Concrete drills and study plan (weekly)

Short, focused practice will give big improvement quickly in blitz.

  • Daily (15–25 minutes)
    • 15 tactical puzzles emphasizing forks, skewers, discovered checks and back-rank mates. Prioritize puzzles with knight forks and intermezzo themes.
    • 10 minutes of fast endgame work: king + knight vs pawns, basic rook endgames, opposition and outposts.
  • 3 sessions/week (30–45 minutes)
    • Play 5+5 or 3+2 rapid games but force yourself to spend 10–15 extra seconds on every critical capture or queen move. Review only the critical moments afterwards.
    • One annotated review: pick one won and one lost game and write 3 turning moves and why they mattered. Use the win vs Dejan Stojanovski as the “what to repeat” model.
  • Weekly (1 hour)
    • Opening tune-up: pick your 3 most-played openings and learn 2 typical tactical motifs or a common trap for each. Focus on avoiding the tactical pitfalls that cost you material.

Practical in-game tips for blitz

  • Before you move, ask three quick questions: "Is my king safe?", "Is any piece hanging?", "Does my opponent have a check or tactic?" Pause even half a second to answer them.
  • When ahead, trade only if the resulting position is clearly winning — avoid simplifying when opponent’s knights become active or there are outside passed pawns.
  • Avoid auto-promotion of pre-moves in unclear positions. Use pre-moves only when completely safe.
  • In time trouble, simplify to positions where you can rely on pattern recognition (clear passed pawns, simple king+rook vs king). Don’t trust calculation alone under 10–15 seconds.

Short tactical checklist (to memorize)

  • Look for forks on e5, d5, f5, c5 and squares near the opponent king.
  • Always scan for opponent queen or rook checks before moving a piece near your king.
  • When a pawn capture opens a file, calculate simple x-ray and back-rank motifs.

Study resources & next steps (quick)

  • Puzzle rush or timed tactic sets: 10–15 minutes daily to sharpen lightning calculation.
  • One endgame video per week (rook endings, knight outposts) — apply one idea in your next three games.
  • After each playing session: 5-minute review.

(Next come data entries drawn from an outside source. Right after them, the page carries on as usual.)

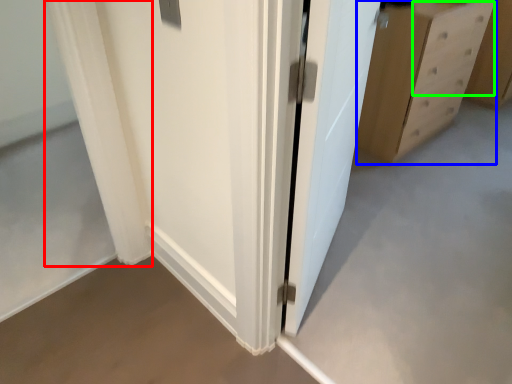
Question: Considering the real-world distances, which object is farthest from curtain (highlighted by a red box)? chest of drawers (highlighted by a blue box) or drawer (highlighted by a green box)?

Choices:
 (A) chest of drawers
 (B) drawer

Answer: (B)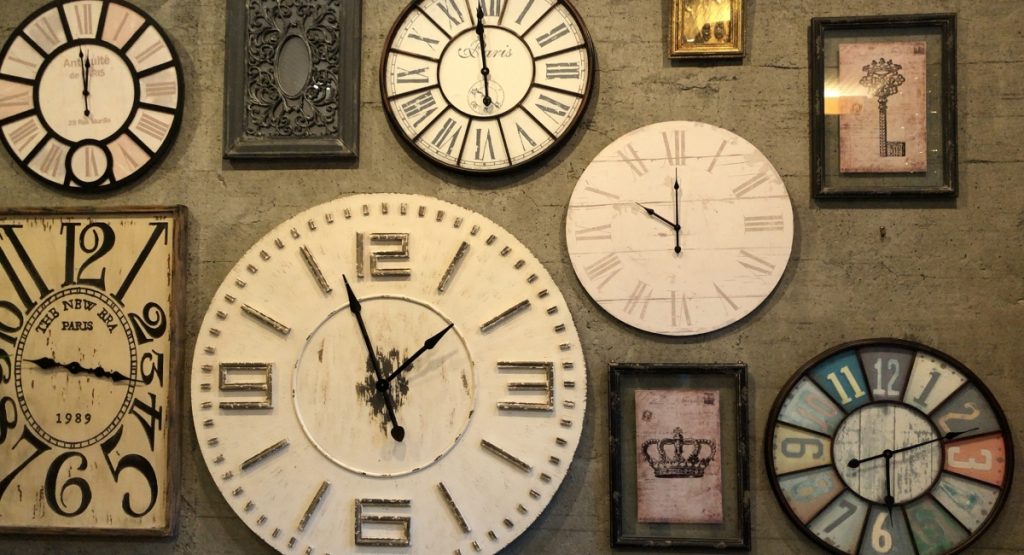
Locate an element on the screen. clocks is located at coordinates (109, 113), (504, 98), (673, 211), (514, 289), (111, 312), (952, 455).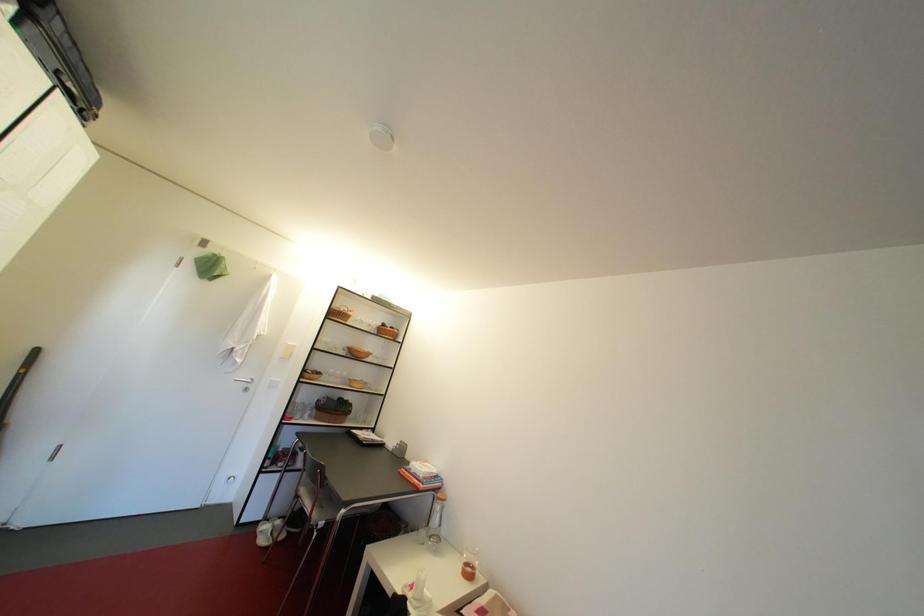
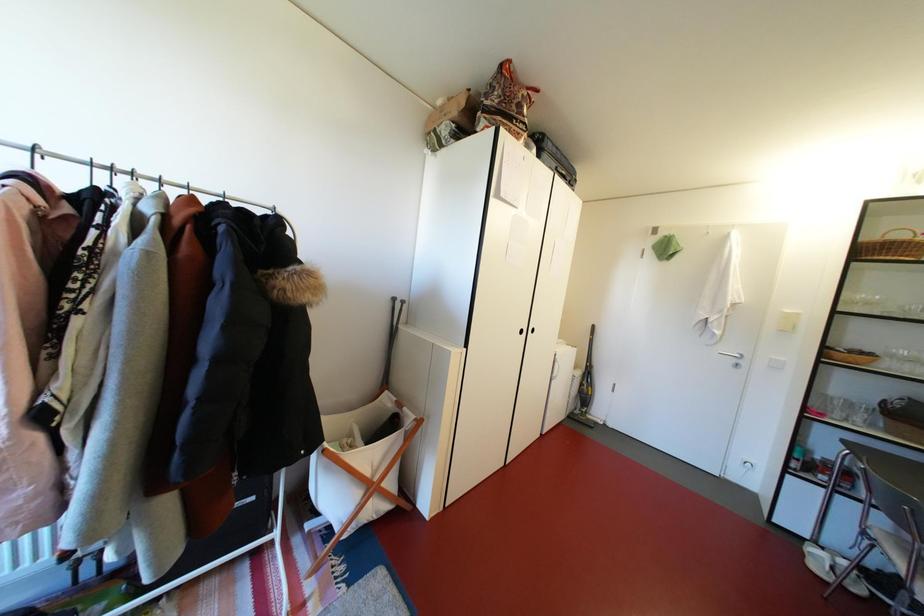
Question: The first image is from the beginning of the video and the second image is from the end. How did the camera likely rotate when shooting the video?

Choices:
 (A) Left
 (B) Right
 (C) Up
 (D) Down

Answer: (A)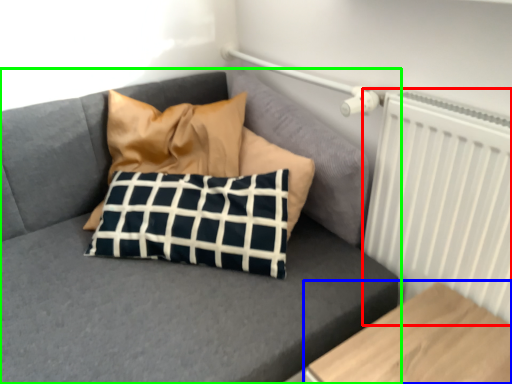
Question: Considering the real-world distances, which object is farthest from radiator (highlighted by a red box)? furniture (highlighted by a blue box) or studio couch (highlighted by a green box)?

Choices:
 (A) furniture
 (B) studio couch

Answer: (B)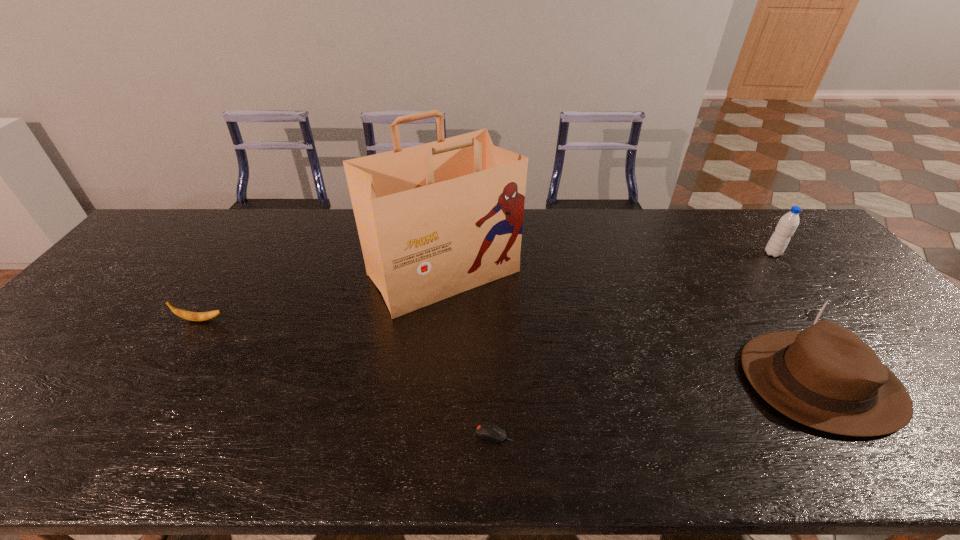
Find the location of a particular element. object present at the near right corner is located at coordinates (825, 377).

What are the coordinates of `free spot at the far edge of the desktop` in the screenshot? It's located at (752, 233).

In the image, there is a desktop. Find the location of `vacant space at the near edge`. vacant space at the near edge is located at coordinates (433, 431).

This screenshot has width=960, height=540. I want to click on vacant region at the left edge of the desktop, so click(x=162, y=273).

At what (x,y) coordinates should I click in order to perform the action: click on free space at the right edge of the desktop. Please return your answer as a coordinate pair (x, y). This screenshot has width=960, height=540. Looking at the image, I should click on (911, 366).

You are a GUI agent. You are given a task and a screenshot of the screen. Output one action in this format:
    pyautogui.click(x=<x>, y=<y>)
    Task: Click on the blank space at the far left corner of the desktop
    The image size is (960, 540).
    Given the screenshot: What is the action you would take?
    pyautogui.click(x=198, y=228)

Where is `empty space that is in between the water bottle and the fedora`? empty space that is in between the water bottle and the fedora is located at coordinates (797, 318).

The width and height of the screenshot is (960, 540). I want to click on free spot between the fedora and the leftmost object, so click(511, 351).

At what (x,y) coordinates should I click in order to perform the action: click on free point between the water bottle and the computer mouse. Please return your answer as a coordinate pair (x, y). This screenshot has width=960, height=540. Looking at the image, I should click on (634, 343).

Identify the location of empty space that is in between the leftmost object and the tallest object. This screenshot has height=540, width=960. (323, 297).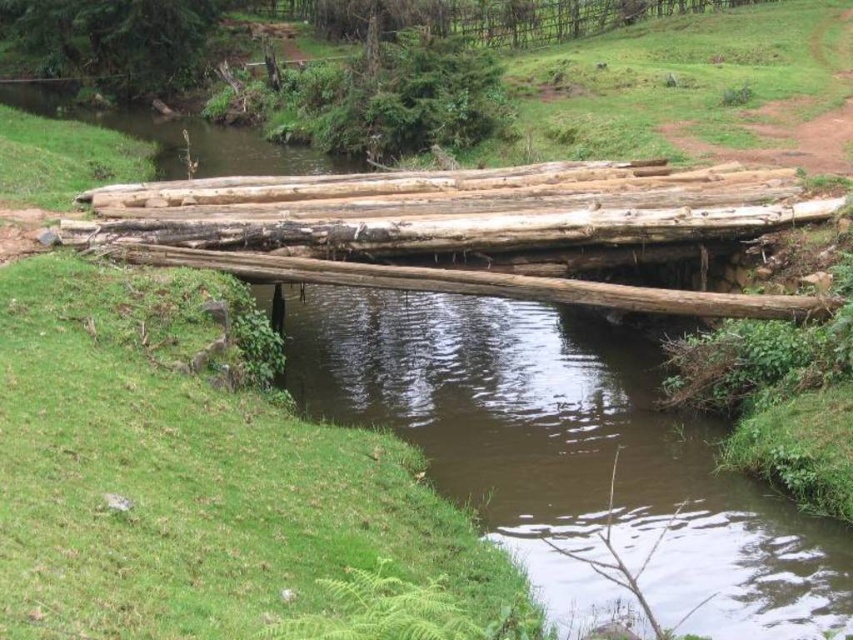
You are standing on the rustic wooden bridge and want to locate the brown wood stream at center. According to the coordinates provided, where exactly would you find it?

The brown wood stream at center is located at coordinates point (570, 456).

You are standing on the rustic wooden bridge and want to cross to the other side. The bridge is made of two types of wood structures. Which of the two, the brown wood stream at center or the natural wood logs at center, is narrower in width?

The brown wood stream at center is thinner than natural wood logs at center, so the brown wood stream at center is narrower in width.

You are standing at the edge of the brown wood stream at center and want to cross to the opposite bank. The bridge is 10 meters long. Can you safely walk across the bridge to reach the other side?

The distance between you and the camera is 10.78 meters, but the bridge is only 10 meters long. Therefore, the bridge is too short to span the stream, making it unsafe to cross.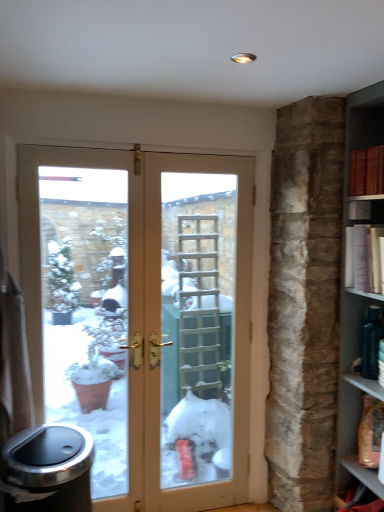
Question: Considering their positions, is shiny metallic trash can at lower left located in front of or behind red leather book at upper right, the first book from the top?

Choices:
 (A) behind
 (B) front

Answer: (B)

Question: From a real-world perspective, is shiny metallic trash can at lower left physically located above or below red leather book at upper right, the first book from the top?

Choices:
 (A) below
 (B) above

Answer: (A)

Question: Estimate the real-world distances between objects in this image. Which object is closer to the matte brown wood at lower right?

Choices:
 (A) shiny metallic trash can at lower left
 (B) red leather book at upper right, the first book from the top
 (C) white paper bookshelf at right, which is the first book in bottom-to-top order

Answer: (C)

Question: Based on their relative distances, which object is farther from the white paper bookshelf at right, which is the first book in bottom-to-top order?

Choices:
 (A) red leather book at upper right, the first book from the top
 (B) shiny metallic trash can at lower left
 (C) matte brown wood at lower right

Answer: (B)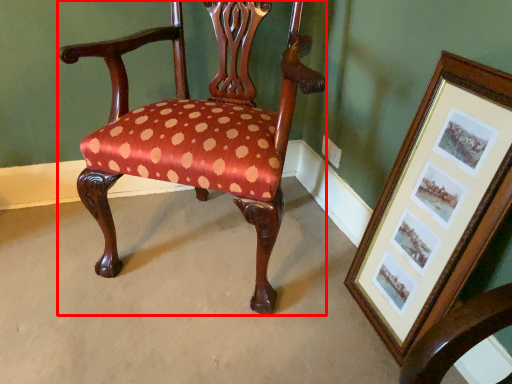
Question: In this image, where is chair (annotated by the red box) located relative to picture frame?

Choices:
 (A) left
 (B) right

Answer: (A)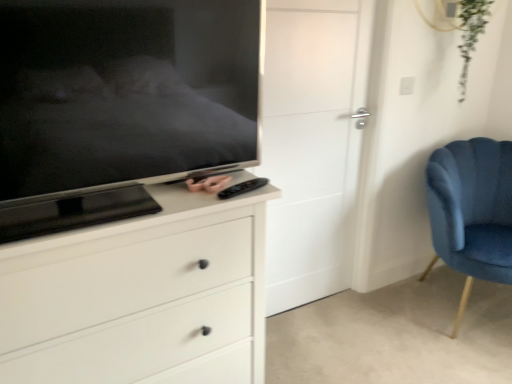
You are a GUI agent. You are given a task and a screenshot of the screen. Output one action in this format:
    pyautogui.click(x=<x>, y=<y>)
    Task: Click on the vacant space underneath matte black tv at left (from a real-world perspective)
    The width and height of the screenshot is (512, 384).
    Given the screenshot: What is the action you would take?
    pyautogui.click(x=128, y=204)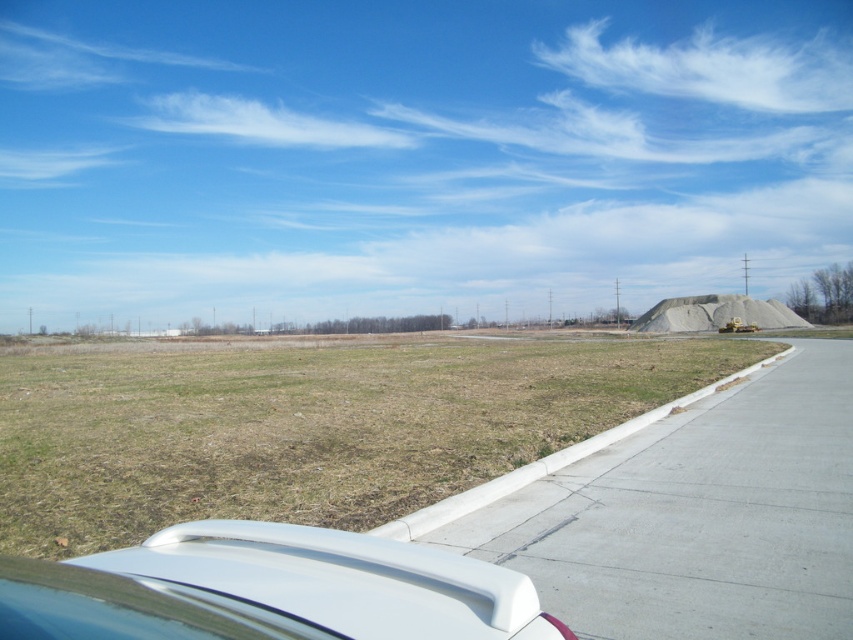
Which is below, green grass at lower left or white matte spoiler at lower center?

→ green grass at lower left is lower down.

The image size is (853, 640). In order to click on green grass at lower left in this screenshot , I will do `click(305, 428)`.

Find the location of `green grass at lower left`. green grass at lower left is located at coordinates (305, 428).

Based on the photo, does concrete at right have a greater height compared to gray gravel pile at right?

No.

Find the location of a particular element. The height and width of the screenshot is (640, 853). concrete at right is located at coordinates (543, 465).

This screenshot has width=853, height=640. I want to click on concrete at right, so click(543, 465).

Between point (438, 612) and point (724, 312), which one is positioned behind?

The point (724, 312) is behind.

In the scene shown: Is white matte spoiler at lower center closer to the viewer compared to gray gravel pile at right?

Yes, white matte spoiler at lower center is in front of gray gravel pile at right.

Does point (190, 593) come farther from viewer compared to point (709, 305)?

No.

Locate an element on the screen. The width and height of the screenshot is (853, 640). white matte spoiler at lower center is located at coordinates (270, 589).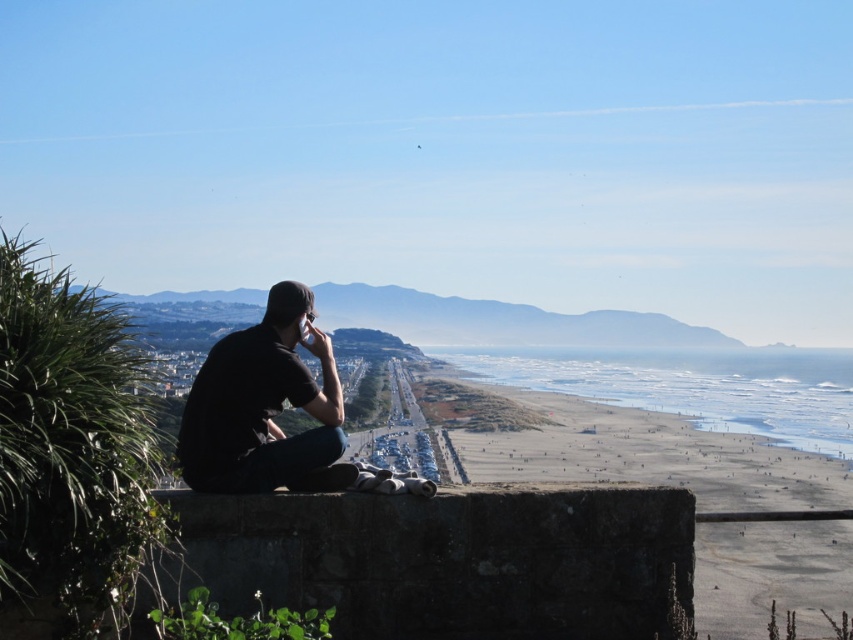
Which of these two, smooth sand beach at center or black matte shirt at left, stands taller?

Standing taller between the two is smooth sand beach at center.

Does point (682, 465) lie behind point (329, 480)?

Yes, point (682, 465) is behind point (329, 480).

Image resolution: width=853 pixels, height=640 pixels. Identify the location of smooth sand beach at center. (647, 452).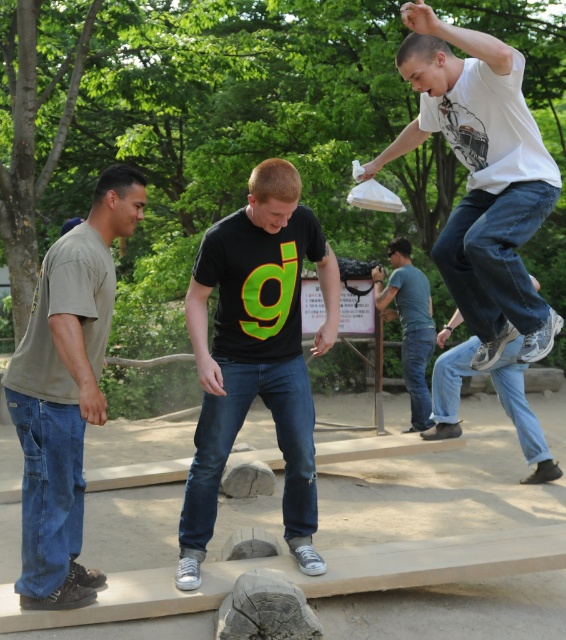
From the picture: Which of these two, black matte t-shirt at center or matte khaki t-shirt at left, stands shorter?

Standing shorter between the two is black matte t-shirt at center.

Locate an element on the screen. Image resolution: width=566 pixels, height=640 pixels. black matte t-shirt at center is located at coordinates (256, 355).

The height and width of the screenshot is (640, 566). I want to click on black matte t-shirt at center, so click(256, 355).

Is point (552, 333) farther from viewer compared to point (28, 442)?

That is True.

Note one repeatable success and one repeatable mistake to fix next time.

Final notes — motivation & focus

Your recent short-term trend shows you can climb quickly when you polish tactical awareness and time management. Keep the same fighting style but reduce the small, repeatable errors: patching those will give you a big boost in blitz conversion rate.

If you want, I can prepare a 2-week drill schedule built around your favorite opening systems or create a short video-style annotated review of one of these games — tell me which game you want to dissect first.